By Louise Gluck
What can I tell you that you don't know
that will make you tremble again?
Forsythia
by the roadside, by
wet rocks, on the embankments
underplanted with hyacinth --
For ten years I was happy.
You were there; in a sense,
you were always with me, the house, the garden
constantly lit,
not with lights as we have in the sky
but with those emblems of light
which are more powerful, being
implicitly some earthly
thing transformed --
And all of it vanished,
reabsorbed into impassive process. Then
what will we see by,
now that the yellow torches have become
green branches?
--------
Mary Karr wrote of Louise Gluck in Sunday's Poet's Choice in The Washington Post Book World, "In Proofs and Theories, her book of essays on poetry, she explains, 'I do not think that more information always makes a richer poem. I am attracted to ellipsis, to the unsaid, to suggestion...' The way mere ruins of the Coliseum evoke lost grandeur more than a newly articulated structure, or the way a few strokes from Picasso conjure a whole guitar, so Gluck's plain speech makes maximum impact in smallest space."
On Monday I discovered that I had a coupon for a free photo book on Shutterfly that had to be used by the start of April, so in addition to doing laundries, I spent most of the day making a photo book from our 2003 trip driving from Maryland to Los Angeles to Seattle and home again -- a trip we are repeating in part, though we're skipping most of the Southwest in favor of places we didn't get to in the middle of the country last time, and coming home through different national parks in Montana and Utah, though we're also visiting Yellowstone and Devil's Tower in addition to Paul's cousins in Boise. So that's where I'll be while people are at Shore Leave and Portus and Terminus and Toronto Trek. Now I just have to make photo books from our trips to L.A. for various relatives' weddings...next time I have a Shutterfly coupon!
At the University of Pennsylvania's Museum, a statue of a cat from ancient Egypt, its hollow interior suggesting that it was designed to contain a cat mummy.
Cats were elaborately mummified like this one in honor of Bastet, whose cult led to two seemingly contradictory trends: reverence for living household cats so great that a cat murderer could be lynched, and slaughter of kittens as sacrifices to be dedicated to the goddess at her shrines.
This small cat statue was found among other household items.
This stylized limestone lion, however, represented a royal pet with a ruler's name on the cartouche on its chest.
A head of the more warlike protector Sekhmet, a goddess believed to send plagues to the enemies of Egypt while helping ward off disease among her followers.
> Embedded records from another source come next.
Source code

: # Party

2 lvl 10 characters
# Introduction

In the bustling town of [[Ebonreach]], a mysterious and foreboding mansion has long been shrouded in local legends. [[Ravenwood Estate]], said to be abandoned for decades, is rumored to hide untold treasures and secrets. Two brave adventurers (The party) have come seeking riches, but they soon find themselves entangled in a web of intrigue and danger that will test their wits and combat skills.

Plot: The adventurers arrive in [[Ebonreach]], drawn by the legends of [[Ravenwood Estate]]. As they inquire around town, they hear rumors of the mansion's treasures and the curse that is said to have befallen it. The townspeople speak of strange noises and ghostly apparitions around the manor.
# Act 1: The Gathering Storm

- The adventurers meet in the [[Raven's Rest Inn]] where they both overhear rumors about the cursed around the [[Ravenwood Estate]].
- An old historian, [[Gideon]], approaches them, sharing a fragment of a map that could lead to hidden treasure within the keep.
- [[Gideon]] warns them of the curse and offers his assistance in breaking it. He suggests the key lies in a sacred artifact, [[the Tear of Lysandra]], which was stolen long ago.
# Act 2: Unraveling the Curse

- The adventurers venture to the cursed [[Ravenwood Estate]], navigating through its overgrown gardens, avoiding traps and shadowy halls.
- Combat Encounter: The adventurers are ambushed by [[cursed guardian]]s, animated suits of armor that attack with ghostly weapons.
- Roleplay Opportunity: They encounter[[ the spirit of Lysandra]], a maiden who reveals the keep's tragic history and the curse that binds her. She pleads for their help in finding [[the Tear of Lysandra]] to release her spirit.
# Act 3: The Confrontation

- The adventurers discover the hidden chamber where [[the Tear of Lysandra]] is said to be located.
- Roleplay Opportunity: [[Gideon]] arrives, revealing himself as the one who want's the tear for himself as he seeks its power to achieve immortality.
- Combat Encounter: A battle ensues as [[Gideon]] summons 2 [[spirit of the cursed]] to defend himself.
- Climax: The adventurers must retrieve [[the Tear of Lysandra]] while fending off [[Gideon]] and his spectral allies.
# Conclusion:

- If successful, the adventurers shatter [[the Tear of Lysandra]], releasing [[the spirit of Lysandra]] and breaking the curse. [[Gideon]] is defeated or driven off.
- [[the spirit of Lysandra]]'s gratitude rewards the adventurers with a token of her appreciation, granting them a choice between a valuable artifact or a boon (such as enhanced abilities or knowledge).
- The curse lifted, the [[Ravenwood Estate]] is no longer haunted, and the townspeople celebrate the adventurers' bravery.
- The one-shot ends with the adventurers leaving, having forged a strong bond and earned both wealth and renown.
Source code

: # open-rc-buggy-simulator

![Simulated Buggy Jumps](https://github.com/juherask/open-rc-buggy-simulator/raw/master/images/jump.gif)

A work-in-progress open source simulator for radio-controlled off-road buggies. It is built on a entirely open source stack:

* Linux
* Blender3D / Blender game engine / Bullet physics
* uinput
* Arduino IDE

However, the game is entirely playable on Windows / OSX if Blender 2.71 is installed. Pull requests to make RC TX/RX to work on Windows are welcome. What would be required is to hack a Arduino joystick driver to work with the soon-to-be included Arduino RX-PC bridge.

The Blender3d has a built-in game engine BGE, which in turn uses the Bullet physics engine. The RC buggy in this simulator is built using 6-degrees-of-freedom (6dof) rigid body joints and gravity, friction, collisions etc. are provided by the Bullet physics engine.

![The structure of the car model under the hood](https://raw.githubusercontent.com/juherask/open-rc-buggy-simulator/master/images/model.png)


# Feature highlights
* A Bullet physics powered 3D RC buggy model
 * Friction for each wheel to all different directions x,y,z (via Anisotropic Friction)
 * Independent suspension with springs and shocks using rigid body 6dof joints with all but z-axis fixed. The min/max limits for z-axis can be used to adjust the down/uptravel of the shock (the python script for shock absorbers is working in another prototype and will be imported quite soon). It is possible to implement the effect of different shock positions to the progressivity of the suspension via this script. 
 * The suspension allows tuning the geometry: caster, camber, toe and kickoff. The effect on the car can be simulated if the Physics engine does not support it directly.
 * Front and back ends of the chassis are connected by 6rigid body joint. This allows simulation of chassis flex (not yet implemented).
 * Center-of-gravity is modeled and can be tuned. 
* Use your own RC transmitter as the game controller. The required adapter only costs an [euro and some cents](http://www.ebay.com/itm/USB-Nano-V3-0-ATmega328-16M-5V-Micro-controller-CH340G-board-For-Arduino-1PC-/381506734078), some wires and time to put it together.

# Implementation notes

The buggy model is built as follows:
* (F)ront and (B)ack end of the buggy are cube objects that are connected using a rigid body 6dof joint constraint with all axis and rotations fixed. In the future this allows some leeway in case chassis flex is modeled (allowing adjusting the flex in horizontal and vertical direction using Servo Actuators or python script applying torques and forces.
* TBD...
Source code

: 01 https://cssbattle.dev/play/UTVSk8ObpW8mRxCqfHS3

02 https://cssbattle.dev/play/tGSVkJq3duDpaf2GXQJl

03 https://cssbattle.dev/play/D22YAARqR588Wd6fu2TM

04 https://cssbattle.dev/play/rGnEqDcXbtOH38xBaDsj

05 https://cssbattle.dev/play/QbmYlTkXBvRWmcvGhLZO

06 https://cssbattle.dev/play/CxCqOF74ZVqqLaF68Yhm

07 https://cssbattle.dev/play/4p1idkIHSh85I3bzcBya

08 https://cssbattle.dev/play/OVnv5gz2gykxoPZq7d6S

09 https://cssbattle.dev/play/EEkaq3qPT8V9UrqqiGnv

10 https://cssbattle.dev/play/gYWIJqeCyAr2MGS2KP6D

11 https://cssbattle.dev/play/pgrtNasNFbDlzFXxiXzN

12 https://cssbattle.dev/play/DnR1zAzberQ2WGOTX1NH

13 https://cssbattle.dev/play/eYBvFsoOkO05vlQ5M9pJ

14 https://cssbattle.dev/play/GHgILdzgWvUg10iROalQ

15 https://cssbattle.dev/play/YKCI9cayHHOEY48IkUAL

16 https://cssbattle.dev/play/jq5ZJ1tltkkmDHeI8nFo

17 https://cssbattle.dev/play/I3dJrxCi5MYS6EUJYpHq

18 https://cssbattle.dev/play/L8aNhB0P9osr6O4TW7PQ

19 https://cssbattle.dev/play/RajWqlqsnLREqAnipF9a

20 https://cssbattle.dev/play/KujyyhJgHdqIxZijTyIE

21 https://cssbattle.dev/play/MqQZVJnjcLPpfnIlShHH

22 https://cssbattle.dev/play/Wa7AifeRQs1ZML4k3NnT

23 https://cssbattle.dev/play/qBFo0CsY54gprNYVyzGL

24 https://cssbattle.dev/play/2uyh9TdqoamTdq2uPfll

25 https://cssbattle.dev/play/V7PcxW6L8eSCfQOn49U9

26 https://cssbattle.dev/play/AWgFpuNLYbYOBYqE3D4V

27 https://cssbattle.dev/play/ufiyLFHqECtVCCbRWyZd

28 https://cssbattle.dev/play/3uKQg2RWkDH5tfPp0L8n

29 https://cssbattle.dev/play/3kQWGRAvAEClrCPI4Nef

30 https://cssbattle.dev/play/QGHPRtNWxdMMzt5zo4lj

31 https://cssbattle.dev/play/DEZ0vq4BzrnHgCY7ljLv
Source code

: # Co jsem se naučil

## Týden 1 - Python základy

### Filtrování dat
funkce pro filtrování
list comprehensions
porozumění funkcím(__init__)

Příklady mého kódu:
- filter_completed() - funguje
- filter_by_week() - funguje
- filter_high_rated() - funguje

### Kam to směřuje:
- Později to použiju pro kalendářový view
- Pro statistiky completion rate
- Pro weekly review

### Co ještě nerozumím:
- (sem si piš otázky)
This statue is from the reign of Amenhotep III.
A solid gold and chalcedony amulet of Sekhmet from Memphis, whose patron god, Ptah, was believed to be her consort.
And a Sekhmet from Thebes, probably created around 1400 BCE, believed to have been set up in the Mut Temple at Karnak by Amenhotep III, then moved to the West Bank of the Nile by Rameses II.
Paul got a $50 Red Lobster gift card as a gift along with his bonus at work, so we went out to dinner to celebrate, meaning that I have now eaten way too much for three days in a row, but it was worth it -- we ended up sharing our coconut shrimp, crab linguini, salmon, stuffed flounder, scampi, etc. Then we came home and watched New Amsterdam, which continues not to be as good as I wish it was but is still entertaining enough to watch, though tomorrow night I'm catching up on The Tudors now that the second season has started. (The Armory Show, with that schmaltzy stuff? Oh please.) Then we watched the Lady Terrapins (a top seed) lose to Stanford (a number two seed) in a very good game in which it looked briefly like Stanford was going to blow Maryland out, then it looked briefly like Maryland was going to come roaring back, but in the end, it was Stanford. Oh well! Happy April Fool's Day!